WHAT YOU HAVE TO DO:
Identify all lines of the data containing the string "restaurante" and copy them.

SUPPLIED RECORDS:
• • • • •

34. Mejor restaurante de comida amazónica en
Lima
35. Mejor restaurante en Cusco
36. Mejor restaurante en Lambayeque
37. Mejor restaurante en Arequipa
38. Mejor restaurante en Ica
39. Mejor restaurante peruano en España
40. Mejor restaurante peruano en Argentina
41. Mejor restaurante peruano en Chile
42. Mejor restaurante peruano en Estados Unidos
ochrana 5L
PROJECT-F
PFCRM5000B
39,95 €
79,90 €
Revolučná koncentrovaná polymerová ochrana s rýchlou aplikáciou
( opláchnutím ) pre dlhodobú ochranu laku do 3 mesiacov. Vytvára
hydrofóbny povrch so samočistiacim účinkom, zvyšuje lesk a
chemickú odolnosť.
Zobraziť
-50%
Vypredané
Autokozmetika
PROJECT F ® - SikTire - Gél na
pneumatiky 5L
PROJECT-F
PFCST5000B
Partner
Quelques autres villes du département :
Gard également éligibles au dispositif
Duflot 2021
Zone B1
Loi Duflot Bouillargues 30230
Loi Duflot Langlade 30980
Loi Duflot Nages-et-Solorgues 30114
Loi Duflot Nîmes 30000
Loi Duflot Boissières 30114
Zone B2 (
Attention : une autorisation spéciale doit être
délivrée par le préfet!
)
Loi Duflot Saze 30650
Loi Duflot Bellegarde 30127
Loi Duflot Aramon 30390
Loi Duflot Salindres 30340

• • • • •

ANSWER TO THE PROBLEM:
34. Mejor restaurante de comida amazónica en
35. Mejor restaurante en Cusco
36. Mejor restaurante en Lambayeque
37. Mejor restaurante en Arequipa
38. Mejor restaurante en Ica
39. Mejor restaurante peruano en España
40. Mejor restaurante peruano en Argentina
41. Mejor restaurante peruano en Chile
42. Mejor restaurante peruano en Estados Unidos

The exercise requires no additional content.